300g Long grain rice (Easy cook, or jasmine rice will do)

50 ml Dry white wine (optional)

100 g (3½oz) frozen peas

400 g Leftover Cooked Chicken, shredded

2 tbsp. freshly chopped parsley (optional)

Lemon wedges for squeezing


  1. Put Paprika into the chicken stock and mix. Set aside. (This will help bring the colour). In a deep frying pan or wide shallow saucepan, gently fry the chorizo for 2-3 mins until the oil has seeped out. Then remove from the pan and set aside, leaving the remaining oil in the pan. Add the onion and peppers, cook for 5 mins, then add the garlic and cook for 1 min longer.
  2. Stir in the chilli powder, and rice and cook for 1 minute making sure the rice is covered in the oil. If using wine add this now. Then add the paprika chicken stock. Bring to the boil then lower to a simmer for 20 mins until the stock has been absorbed and the rice is cooked.
  3. Stir in the chicken and peas, cook for 2 mins. Then remove from heat , cover and leave to stand for 5 mins.

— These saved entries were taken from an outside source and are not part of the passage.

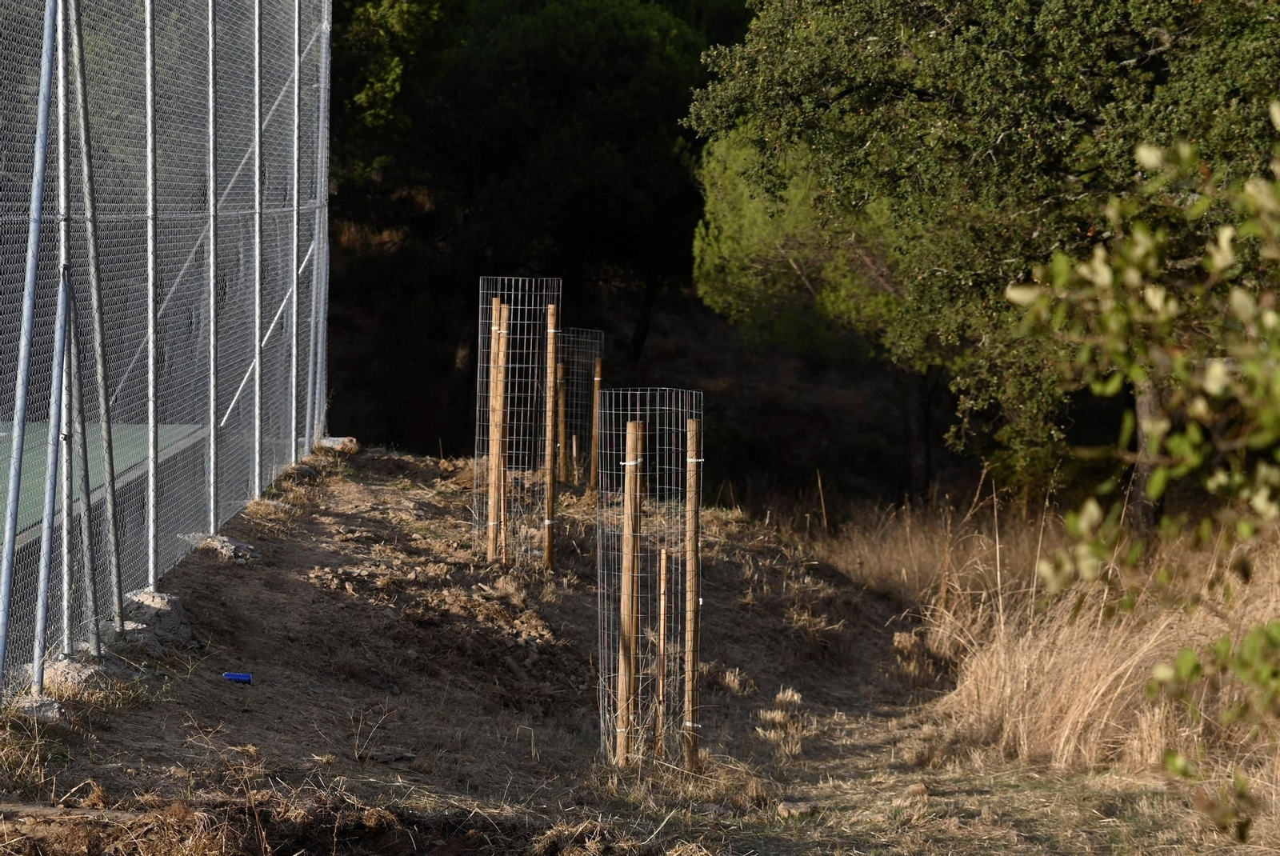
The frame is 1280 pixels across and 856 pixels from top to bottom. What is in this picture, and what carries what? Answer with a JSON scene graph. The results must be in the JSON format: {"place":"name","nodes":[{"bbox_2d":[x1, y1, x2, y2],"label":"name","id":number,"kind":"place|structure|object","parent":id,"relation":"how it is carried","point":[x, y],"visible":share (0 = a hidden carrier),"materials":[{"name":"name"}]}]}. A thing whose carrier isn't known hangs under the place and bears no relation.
{"place":"outdoors","nodes":[
{"label":"outdoors","id":0,"kind":"place"},
{"bbox_2d":[0,438,1275,855],"label":"dirt ground","id":1,"kind":"structure","parent":0,"point":[138,714],"materials":[{"name":"brown soil"}]},
{"bbox_2d":[0,0,56,694],"label":"metal pole","id":2,"kind":"object","parent":1,"relation":"on","point":[36,228],"visible":1,"materials":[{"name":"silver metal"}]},
{"bbox_2d":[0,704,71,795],"label":"dry grass","id":3,"kind":"structure","parent":1,"relation":"on","point":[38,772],"materials":[{"name":"plant"}]},
{"bbox_2d":[7,692,64,722],"label":"concrete footing","id":4,"kind":"object","parent":1,"relation":"on","point":[54,705],"visible":0.51,"materials":[{"name":"grey stone"}]},
{"bbox_2d":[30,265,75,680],"label":"metal brace","id":5,"kind":"object","parent":1,"relation":"on","point":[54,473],"visible":0.95,"materials":[{"name":"metal"}]},
{"bbox_2d":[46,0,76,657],"label":"metal pole","id":6,"kind":"object","parent":1,"relation":"on","point":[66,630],"visible":0.93,"materials":[{"name":"metal"}]},
{"bbox_2d":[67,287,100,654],"label":"metal brace","id":7,"kind":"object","parent":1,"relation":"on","point":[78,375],"visible":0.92,"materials":[{"name":"grey metal"}]},
{"bbox_2d":[39,650,137,693],"label":"concrete footing","id":8,"kind":"object","parent":1,"relation":"on","point":[74,677],"visible":0.48,"materials":[{"name":"grey stone"}]},
{"bbox_2d":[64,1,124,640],"label":"metal brace","id":9,"kind":"object","parent":1,"relation":"on","point":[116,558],"visible":0.99,"materials":[{"name":"grey metal"}]},
{"bbox_2d":[144,0,158,589],"label":"fence post","id":10,"kind":"object","parent":1,"relation":"on","point":[151,500],"visible":1,"materials":[{"name":"metal"}]},
{"bbox_2d":[117,588,193,651],"label":"concrete footing","id":11,"kind":"object","parent":1,"relation":"on","point":[176,607],"visible":0.65,"materials":[{"name":"grey stone"}]},
{"bbox_2d":[0,0,331,708],"label":"chain-link fence","id":12,"kind":"object","parent":1,"relation":"on","point":[151,465],"visible":0.98,"materials":[{"name":"grey metal"}]},
{"bbox_2d":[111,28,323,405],"label":"metal brace","id":13,"kind":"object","parent":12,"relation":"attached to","point":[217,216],"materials":[{"name":"grey metal"}]},
{"bbox_2d":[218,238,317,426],"label":"metal brace","id":14,"kind":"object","parent":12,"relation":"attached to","point":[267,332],"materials":[{"name":"silver metal"}]},
{"bbox_2d":[206,0,219,534],"label":"fence post","id":15,"kind":"object","parent":1,"relation":"on","point":[211,286],"visible":1,"materials":[{"name":"metal"}]},
{"bbox_2d":[191,532,258,562],"label":"rock","id":16,"kind":"object","parent":1,"relation":"on","point":[222,545],"visible":0.62,"materials":[{"name":"grey stone"}]},
{"bbox_2d":[222,671,252,682],"label":"blue object","id":17,"kind":"object","parent":1,"relation":"on","point":[246,677],"visible":0.97,"materials":[{"name":"blue plastic"}]},
{"bbox_2d":[252,0,263,497],"label":"fence post","id":18,"kind":"object","parent":1,"relation":"on","point":[256,38],"visible":1,"materials":[{"name":"metal"}]},
{"bbox_2d":[289,0,301,455],"label":"fence post","id":19,"kind":"object","parent":1,"relation":"on","point":[294,313],"visible":1,"materials":[{"name":"metal"}]},
{"bbox_2d":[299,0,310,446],"label":"fence post","id":20,"kind":"object","parent":1,"relation":"on","point":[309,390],"visible":0.95,"materials":[{"name":"metal"}]},
{"bbox_2d":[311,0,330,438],"label":"fence post","id":21,"kind":"object","parent":1,"relation":"on","point":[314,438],"visible":0.88,"materials":[{"name":"metal"}]},
{"bbox_2d":[316,435,359,453],"label":"rock","id":22,"kind":"object","parent":1,"relation":"on","point":[351,445],"visible":0.61,"materials":[{"name":"grey stone"}]},
{"bbox_2d":[486,300,506,561],"label":"wooden stake","id":23,"kind":"object","parent":1,"relation":"in","point":[497,442],"visible":0.88,"materials":[{"name":"brown wood"}]},
{"bbox_2d":[474,275,561,566],"label":"tree guard","id":24,"kind":"object","parent":1,"relation":"on","point":[477,422],"visible":0.83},
{"bbox_2d":[544,298,559,568],"label":"wooden stake","id":25,"kind":"object","parent":1,"relation":"in","point":[550,500],"visible":0.97,"materials":[{"name":"brown wood"}]},
{"bbox_2d":[556,360,567,483],"label":"wooden stake","id":26,"kind":"object","parent":1,"relation":"in","point":[562,408],"visible":0.89,"materials":[{"name":"brown wood"}]},
{"bbox_2d":[570,433,579,484],"label":"wooden stake","id":27,"kind":"object","parent":1,"relation":"in","point":[574,445],"visible":0.9,"materials":[{"name":"brown wood"}]},
{"bbox_2d":[556,327,603,485],"label":"tree guard","id":28,"kind":"object","parent":1,"relation":"on","point":[585,402],"visible":0.65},
{"bbox_2d":[590,353,602,490],"label":"wooden stake","id":29,"kind":"object","parent":1,"relation":"in","point":[597,378],"visible":0.85,"materials":[{"name":"brown wood"}]},
{"bbox_2d":[616,417,643,765],"label":"wooden stake","id":30,"kind":"object","parent":1,"relation":"in","point":[630,505],"visible":0.97,"materials":[{"name":"brown wood"}]},
{"bbox_2d":[594,387,703,773],"label":"tree guard","id":31,"kind":"object","parent":1,"relation":"on","point":[627,462],"visible":0.9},
{"bbox_2d":[656,542,668,752],"label":"wooden stake","id":32,"kind":"object","parent":1,"relation":"in","point":[665,558],"visible":0.95,"materials":[{"name":"brown wood"}]},
{"bbox_2d":[684,414,700,770],"label":"wooden stake","id":33,"kind":"object","parent":1,"relation":"in","point":[694,547],"visible":0.96,"materials":[{"name":"brown wood"}]},
{"bbox_2d":[776,800,815,819],"label":"rock","id":34,"kind":"object","parent":1,"relation":"on","point":[790,810],"visible":0.81,"materials":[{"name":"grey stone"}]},
{"bbox_2d":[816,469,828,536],"label":"dry stalk","id":35,"kind":"object","parent":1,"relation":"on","point":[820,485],"visible":0.94,"materials":[{"name":"brown wood"}]},
{"bbox_2d":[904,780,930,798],"label":"rock","id":36,"kind":"object","parent":1,"relation":"on","point":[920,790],"visible":0.84,"materials":[{"name":"stone"}]},
{"bbox_2d":[688,0,1279,518],"label":"tree","id":37,"kind":"object","parent":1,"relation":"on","point":[928,88],"visible":0.88,"materials":[{"name":"green plant"}]},
{"bbox_2d":[815,489,1279,815],"label":"dry grass","id":38,"kind":"structure","parent":1,"relation":"on","point":[895,638],"materials":[{"name":"beige plant"}]},
{"bbox_2d":[1003,106,1279,839],"label":"shrub","id":39,"kind":"object","parent":1,"relation":"on","point":[1186,665],"visible":1,"materials":[{"name":"green plant"}]},
{"label":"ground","id":40,"kind":"structure","parent":0},
{"bbox_2d":[0,420,201,547],"label":"tennis court","id":41,"kind":"object","parent":40,"relation":"on","point":[131,428],"visible":0.54,"materials":[{"name":"green"}]},
{"bbox_2d":[326,0,745,446],"label":"tree","id":42,"kind":"object","parent":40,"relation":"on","point":[565,90],"visible":0.66,"materials":[{"name":"plant"}]},
{"bbox_2d":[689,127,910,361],"label":"tree","id":43,"kind":"object","parent":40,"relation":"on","point":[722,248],"visible":0.45,"materials":[{"name":"green plant"}]}
]}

    ***Serve with parsley and lemon wedges 

Jumbo Fish Hot Dogs Day 5

Serves 6

Time: 20 Mins


6 x Large Frozen Battered Fish Fingers (Tesco do some lovely ones)
6 x Brioche Hot Dog Rolls
1 x Can of Mushy Peas

1 x Small bunch of Fresh Mint

1 x Lemon 

2 x Gem Lettuce Head (Or an iceberg)

1 x Red Onion


½ A bunch of Spring Onions


  1. Cook Fish Fingers to Packet instructions.
  2. Meanwhile, finely Chop mint, add it to a pan with mushy peas and lemon juice. Bring to temperature, then set aside.
  3. Finely slice red onion, spring onion, and lettuce and set aside.
  4. Open hotdog rolls, using a spoon smear some mayonnaise along the inside, then repeat with the mushy peas. Then place the hot large fish finger on top.
  5. Top the Fish Finger Hot Dog with lettuce, red onion and spring onion. Enjoy!

**Top Tip Serve with wedges or sweet potato fries. And add some curry sauce for a real chip shop experience.